When the Spanish arrived in the New World, they brought the scourge of disease and domination over the indigenous peoples. One beneficial thing they brought (for us) was the art of distillation.
For centuries before the Spanish arrived, the native people of what is now Mexico fermented the local agave plant to make a drink called pulque. With the new methods of distillation, the pulque became mezcal.
Mezcal is a distilled spirit made from the agave plant. It may be made from a number of different species of agave, and can is produced over a wide part of Mexico. This is opposed to Tequila, which is only made from the blue weber agave species and is predominantly made in the Mexican state of Jalisco. One way of looking at it is to say that Tequila is a subset of Mezcal.
Mezcal production is similar to Tequila. Agave are harvested and chopped down into pinas. These are then baked in wood or charcoal ovens to convert the starches to simpler sugars. Mezcal picks up some of its smoky, earthy flavor from these wood ovens. In contrast, for Tequila, the pinas are steamed.
After cooking, the juice is extracted and is fermented naturally to produce a mash. At least 80% of this juice must come from agave, whereas with Tequila, a minimum of 51% of the juice must come from agave.
The mash is distilled twice and then either aged or bottled. Sometimes a worm (actually an insect larva) is added. The worm used to be added to affect the flavor, but today, it is mostly a marketing tactic.
Mezcal has the same basic classifications as Tequila. A blanco is aged less than two months and is clear in color. A reposado is aged from two months to a year. These mezcals have a straw color. Anejo mezcal is aged for more than one year and has a darker hue with more wood notes.
A great deal of mezcal is just bottled after distillation with added color to achive a gold spirit. This is what you're most likely to see in markets outside of Mexico.

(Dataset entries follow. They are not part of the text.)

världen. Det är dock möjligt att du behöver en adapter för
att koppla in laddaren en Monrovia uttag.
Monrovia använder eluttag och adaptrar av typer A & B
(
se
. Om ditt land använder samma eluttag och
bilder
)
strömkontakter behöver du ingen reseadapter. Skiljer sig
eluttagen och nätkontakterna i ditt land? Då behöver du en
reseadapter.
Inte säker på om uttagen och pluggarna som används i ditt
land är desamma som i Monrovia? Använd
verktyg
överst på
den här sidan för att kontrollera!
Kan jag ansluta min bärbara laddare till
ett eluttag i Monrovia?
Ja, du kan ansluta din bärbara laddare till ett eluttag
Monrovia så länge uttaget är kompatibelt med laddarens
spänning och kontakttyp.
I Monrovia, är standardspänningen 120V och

Most Mezcal is known for being rather harsh and, for lack of a better word, provincial. Especially in the United States, Mezcal has a rough reputation--you make someone prove their manhood by ordering them a shot of Mezcal. It can be fiery, smoky, raw, and unbalanced. And then there is the worm.
More recently, Del Maguey has started producing higher quality mezcals that are less harsh, more balanced, and quite complex. They have "single village" labels from particular villages akin to French wines that are sourced from a single village's vines. Del Maguey considers worms to be a marketing gimmick and dispenses with them. If you want to experience the full potential of mezcal, give Del Maguey a try.